Did I make any mistake? Part (a.) is fairly simple:

Fairly easy for a Vietnam TST #2: (a) For row $1\leq n\leq 2^k$, fill row $n$ with the first $k$ digits (append $0$ to beginning as needed) of $n-1$ in binary. Clearly, every binary string starts with at least one of these, and removing any row $n$ is impossible as the binary string that starts with $n-1$ in binary and then has zeroes will not be formed. (b) Ignore empty columns (i.e. assume it is a $m\times k$ grid), as the remaining columns provide no value. Induct on $k$: Base Case. $k=1$. If we have 3 rows, either two of them are the same, impossible, or there is a blank, which makes the other two rows redundant. Induction Step. Look at the first column, and assume there are $x$ blanks, $y$ zeroes, and $z$ ones. WLOG $y\leq z$. If $x+y<2^{k-1}$, then $z=m-2^{k-1}$, so if $m>2^k$, we know $z>2^{k-1}$ so by applying the Induction Hypothesis we get a contradiction. Thus if $m>2^k$ we have $x+y,x+z\geq 2^k$. Apply the induction hypothesis to the rows with the first column blank or 0, we get $x+y-2^{k-1}$ rows to remove. Similarly, with blank or ones we get $x+z-2^{k-1}$ rows. If any of these rows starts with a one or zero, we know it's unnecessary and can remove it, a contradiction. Thus all of these are blanks. If there is a blank row that can be removed from both sets, it can be removed entirely, absurd. Thus, the blank rows must be split between these two sets. In particular, $x+y-2^{k-1}+x+z-2^{k-1}\leq x$ implying $m=x+y+z\leq 2^k$ as desired.

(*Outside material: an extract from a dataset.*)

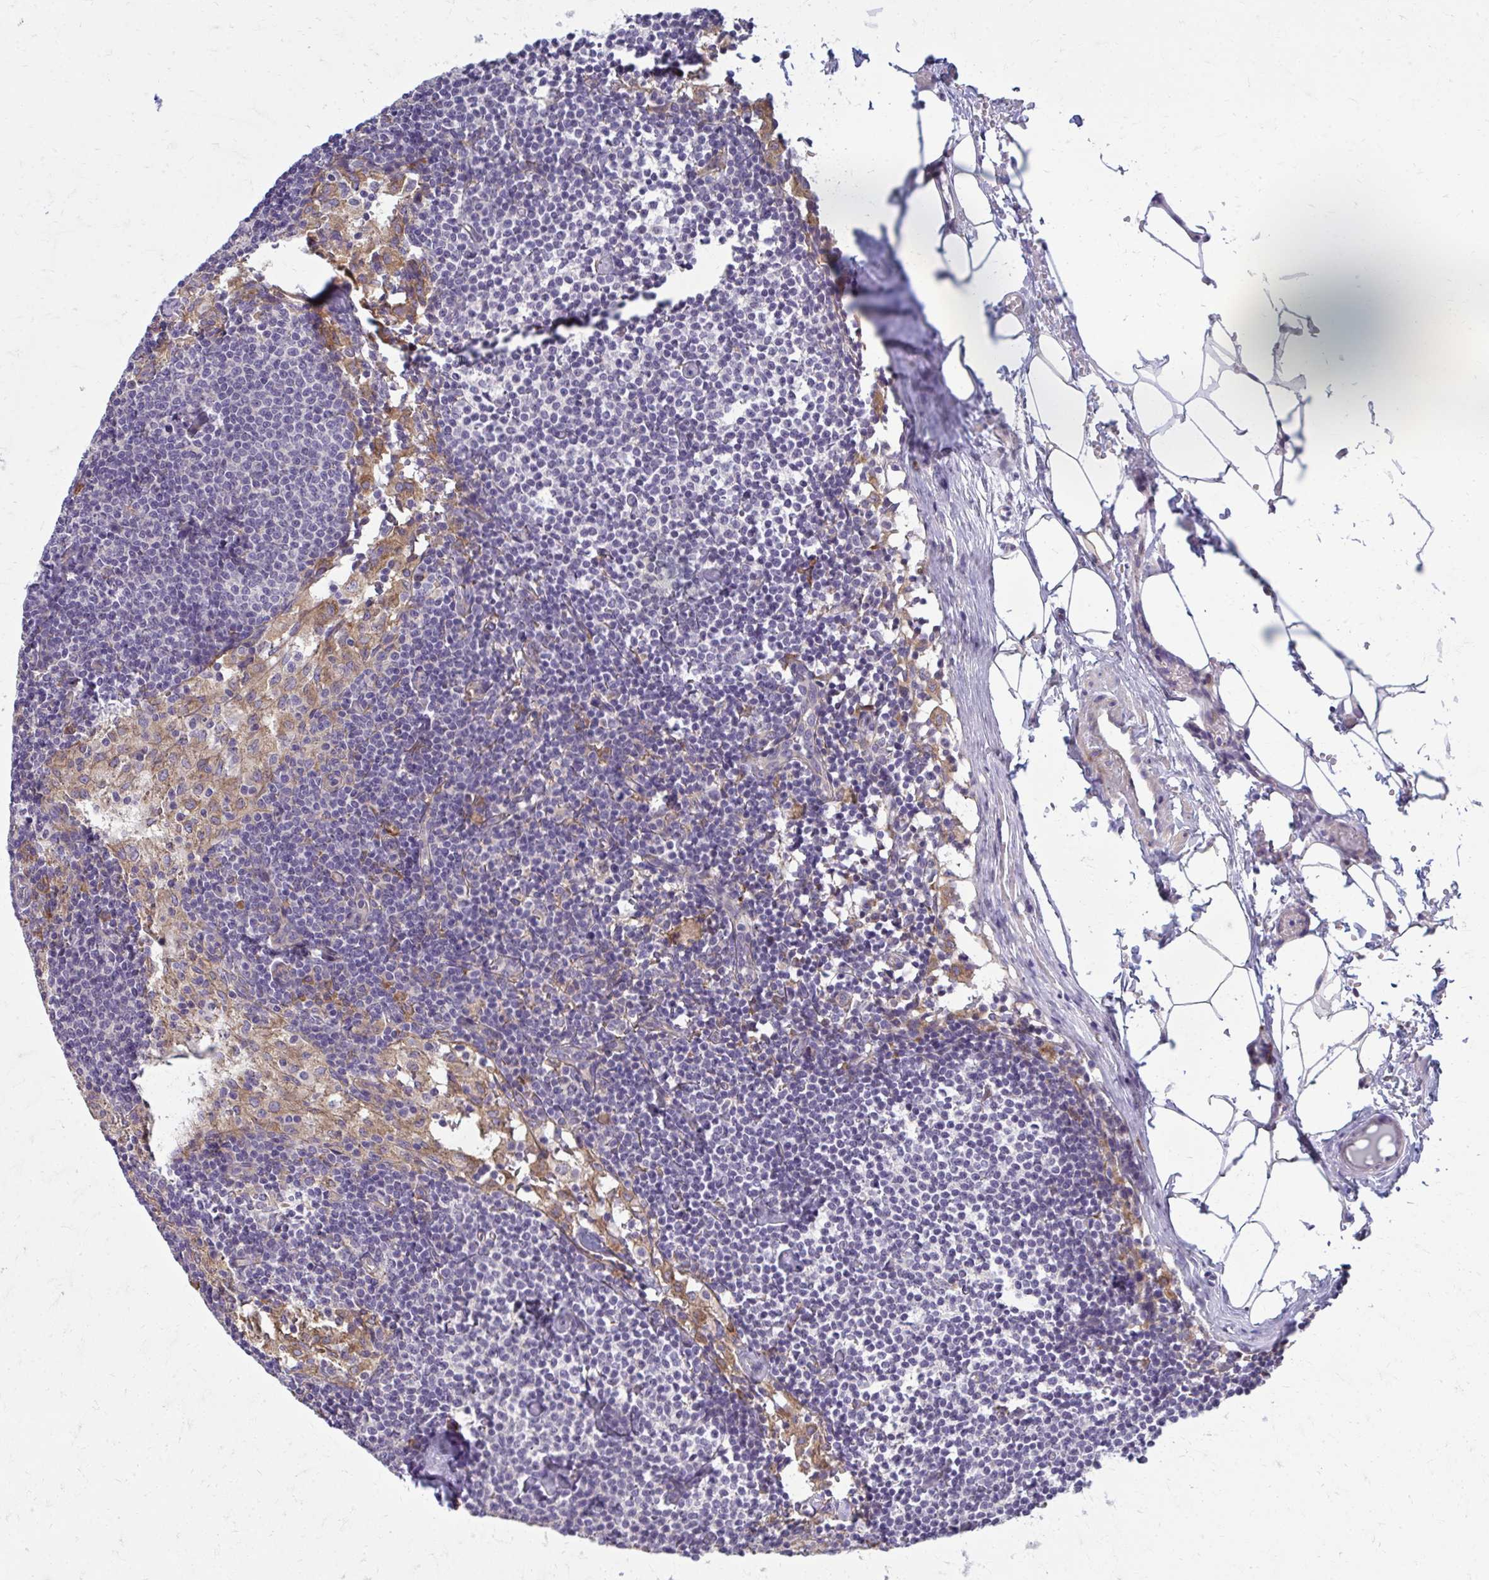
{"staining": {"intensity": "weak", "quantity": "<25%", "location": "cytoplasmic/membranous"}, "tissue": "lymph node", "cell_type": "Germinal center cells", "image_type": "normal", "snomed": [{"axis": "morphology", "description": "Normal tissue, NOS"}, {"axis": "topography", "description": "Lymph node"}], "caption": "Immunohistochemistry (IHC) of benign lymph node shows no staining in germinal center cells.", "gene": "CEMP1", "patient": {"sex": "male", "age": 49}}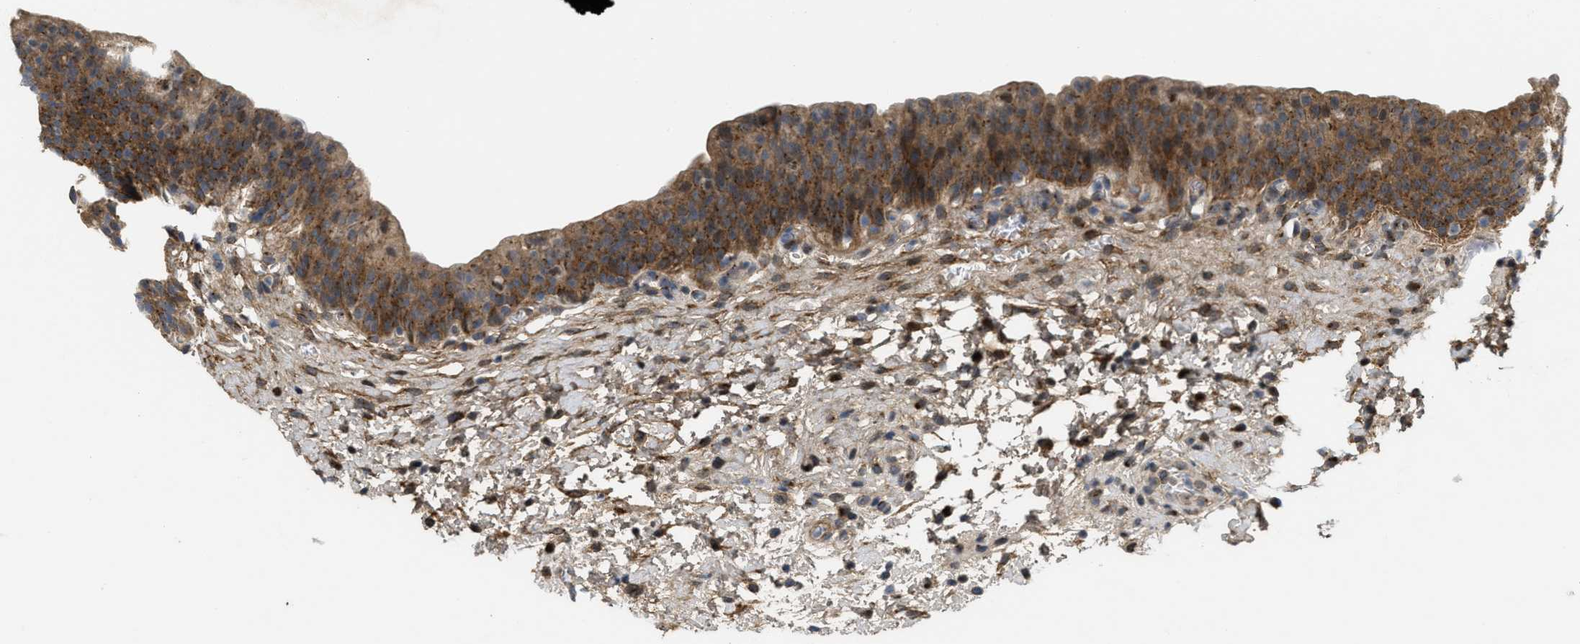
{"staining": {"intensity": "moderate", "quantity": ">75%", "location": "cytoplasmic/membranous"}, "tissue": "urinary bladder", "cell_type": "Urothelial cells", "image_type": "normal", "snomed": [{"axis": "morphology", "description": "Normal tissue, NOS"}, {"axis": "topography", "description": "Urinary bladder"}], "caption": "Protein staining of unremarkable urinary bladder demonstrates moderate cytoplasmic/membranous positivity in about >75% of urothelial cells. The protein is shown in brown color, while the nuclei are stained blue.", "gene": "ZNF70", "patient": {"sex": "male", "age": 37}}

naman12 wrote: Fairly easy for a Vietnam TST #2: (a) For row $1\leq n\leq 2^k$, fill row $n$ with the first $k$ digits (append $0$ to beginning as needed) of $n-1$ in binary. Clearly, every binary string starts with at least one of these, and removing any row $n$ is impossible as the binary string that starts with $n-1$ in binary and then has zeroes will not be formed. (b) Ignore empty columns (i.e. assume it is a $m\times k$ grid), as the remaining columns provide no value. Induct on $k$: Base Case. $k=1$. If we have 3 rows, either two of them are the same, impossible, or there is a blank, which makes the other two rows redundant. Induction Step. Look at the first column, and assume there are $x$ blanks, $y$ zeroes, and $z$ ones. WLOG $y\leq z$. If $x+y<2^{k-1}$, then $z=m-2^{k-1}$, so if $m>2^k$, we know $z>2^{k-1}$ so by applying the Induction Hypothesis we get a contradiction. Thus if $m>2^k$ we have $x+y,x+z\geq 2^k$. Apply the induction hypothesis to the rows with the first column blank or 0, we get $x+y-2^{k-1}$ rows to remove. Similarly, with blank or ones we get $x+z-2^{k-1}$ rows. If any of these rows starts with a one or zero, we know it's unnecessary and can remove it, a contradiction. Thus all of these are blanks. If there is a blank row that can be removed from both sets, it can be removed entirely, absurd. Thus, the blank rows must be split between these two sets. In particular, $x+y-2^{k-1}+x+z-2^{k-1}\leq x$ implying $m=x+y+z\leq 2^k$ as desired. When I see the title, I confused, did I make a fake solution?